Records for processing =>
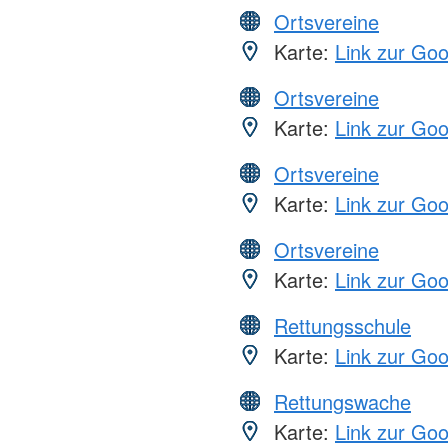
Ortsvereine
Karte:
Link zur Go
Ortsvereine
Karte:
Link zur Go
Ortsvereine
Karte:
Link zur Go
Ortsvereine
Karte:
Link zur Go
Rettungsschule
Karte:
Link zur Go
Rettungswache
Karte:
Link zur Go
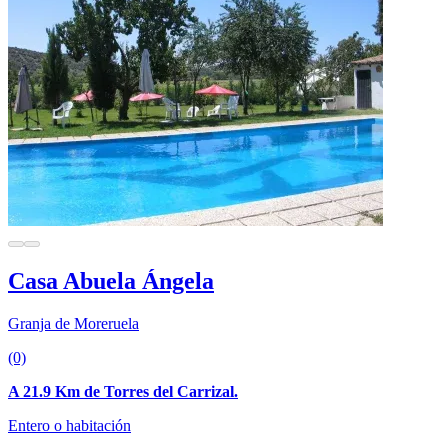
Casa Abuela Ángela
Granja de Moreruela
(0)
A 21.9 Km de Torres del Carrizal.
Entero o habitación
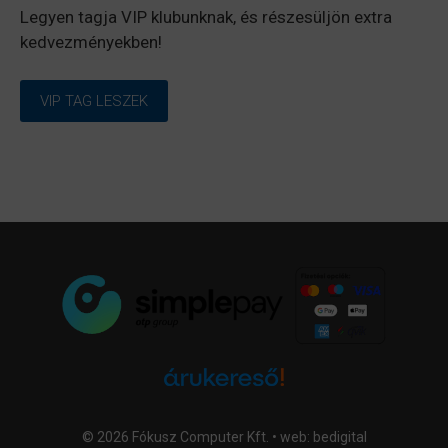
Legyen tagja VIP klubunknak, és részesüljön extra
kedvezményekben!
VIP TAG LESZEK
© 2026 Fókusz Computer Kft. • web:
bedigital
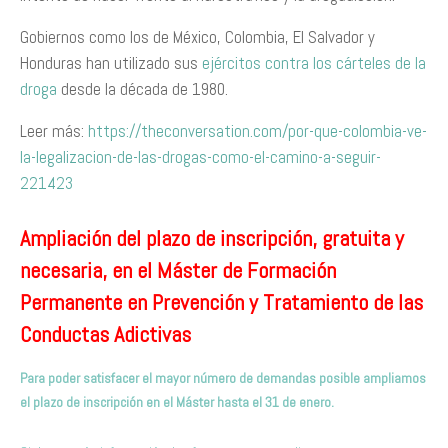
Gobiernos como los de México, Colombia, El Salvador y
Honduras han utilizado sus
ejércitos contra los cárteles de la
droga
desde la década de 1980.
Leer más:
https://theconversation.com/por-que-colombia-ve-
la-legalizacion-de-las-drogas-como-el-camino-a-seguir-
221423
Ampliación del plazo de inscripción, gratuita y
necesaria, en el Máster de Formación
Permanente en Prevención y Tratamiento de las
Conductas Adictivas
Para poder satisfacer el mayor número de demandas posible ampliamos
el plazo de inscripción en el Máster hasta el 31 de enero.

Try it => Copy out the text read from every one of the records above, line for line and unchanged, and leave the pictures out of your answer.

Exercise result =>
Ortsvereine
Karte:
Link zur Go
Ortsvereine
Karte:
Link zur Go
Ortsvereine
Karte:
Link zur Go
Ortsvereine
Karte:
Link zur Go
Rettungsschule
Karte:
Link zur Go
Rettungswache
Karte:
Link zur Go
Casa Abuela Ángela
Granja de Moreruela
(0)
A 21.9 Km de Torres del Carrizal.
Entero o habitación
Legyen tagja VIP klubunknak, és részesüljön extra
kedvezményekben!
VIP TAG LESZEK
© 2026 Fókusz Computer Kft. • web:
bedigital
Gobiernos como los de México, Colombia, El Salvador y
Honduras han utilizado sus
ejércitos contra los cárteles de la
droga
desde la década de 1980.
Leer más:
https://theconversation.com/por-que-colombia-ve-
la-legalizacion-de-las-drogas-como-el-camino-a-seguir-
221423
Ampliación del plazo de inscripción, gratuita y
necesaria, en el Máster de Formación
Permanente en Prevención y Tratamiento de las
Conductas Adictivas
Para poder satisfacer el mayor número de demandas posible ampliamos
el plazo de inscripción en el Máster hasta el 31 de enero.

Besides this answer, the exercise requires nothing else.